5. NLP for Content Personalization

Sometimes, members of your target audience have different wants or needs in the content they consume. In identifying personalized interest by tracking their experience on your website, you can then generate personalized content for specific members of your target audience — and NLP can help.

Personalized content may look different based on your audience’s previous interactions with your content, geographic location, demographics, or other parameters. (In practice, this may mean using a different email subject line for recipients based on their current funnel stage or geographic location, as one example.)

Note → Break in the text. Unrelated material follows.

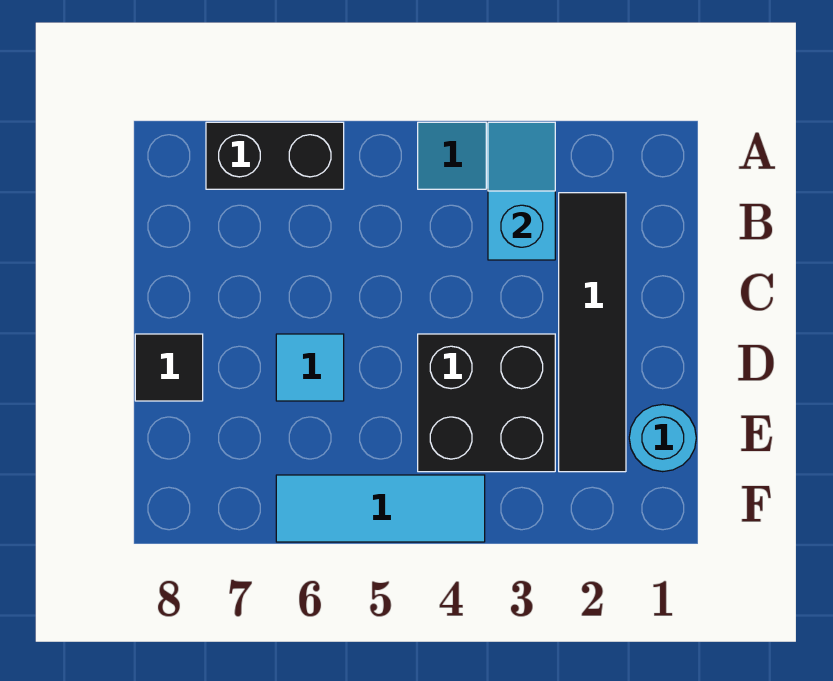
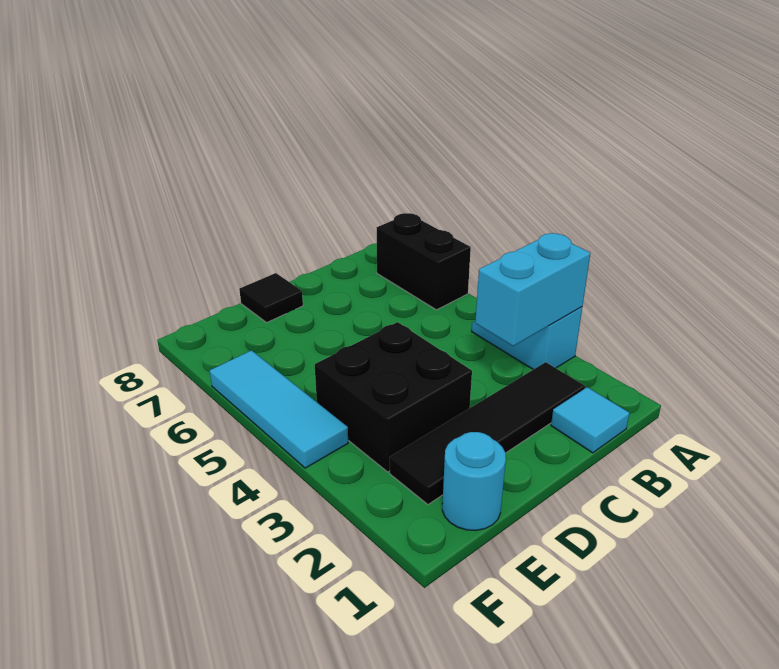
cyan 1x2 slope [488,122,555,260] -> cyan 1x2 brick [475,233,590,346]
cyan 1x1 tile [276,334,344,401] -> cyan 1x1 tile moved to [551,387,629,453]

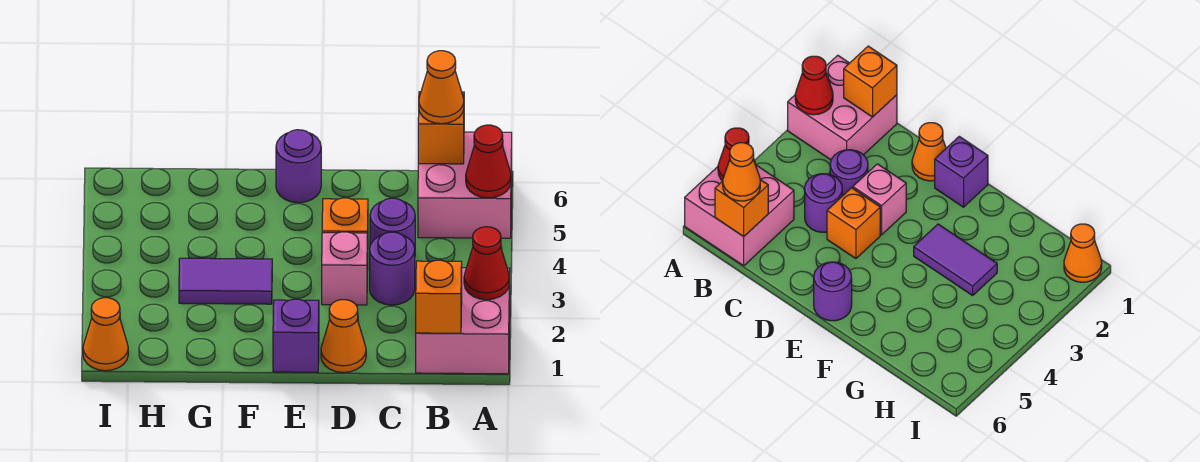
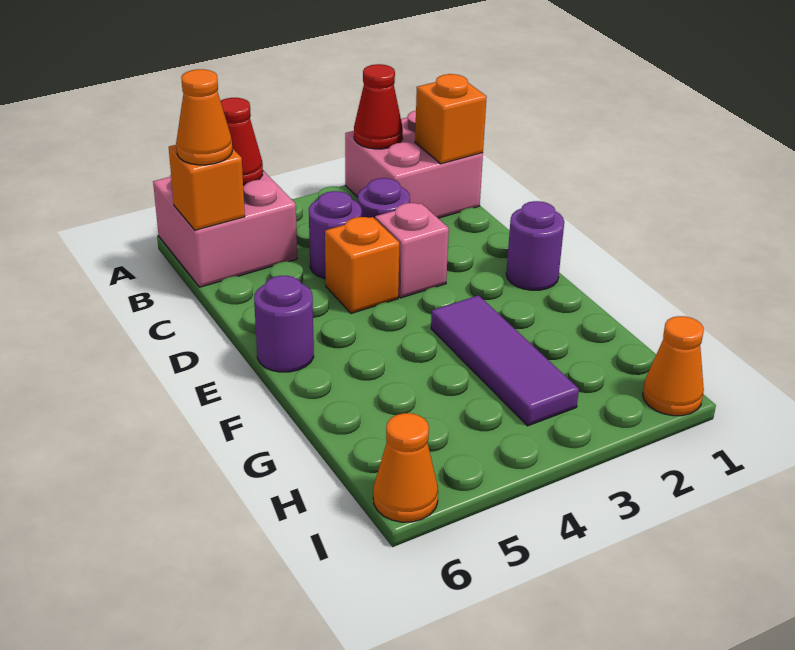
orange 1x1 cone [321,300,366,373] -> orange 1x1 cone moved to [373,413,438,522]
purple 1x1 brick [273,299,319,372] -> purple 1x1 round brick [506,201,564,290]
purple 1x2 tile [179,258,272,304] -> purple 1x3 tile [431,295,579,426]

Getting Started With NLP in Content Marketing

When it comes to NLP in content marketing, it may be difficult to know exactly where you should start. First, determine your (and your team’s) top priorities and challenges, from content ideation through distribution. Then, identify the role NLP-driven MarTech tools can play in meeting those needs before you discuss adding them to your tech stack with leadership.

Prioritize the NLP tools that align best with your content strategy, are most likely to drive results, and will allow you to learn about your audience. Remember that how you decide to integrate NLP into your marketing efforts will depend largely on your budget and the internal resources you already have available across your team or larger organization. If you manage direct reports or freelancers, ask them for input and how language-based, AI-driven tools can help them better do their jobs.

Humans are still the primary drivers of content. And the right combination of AI and human input will ultimately drive the best results.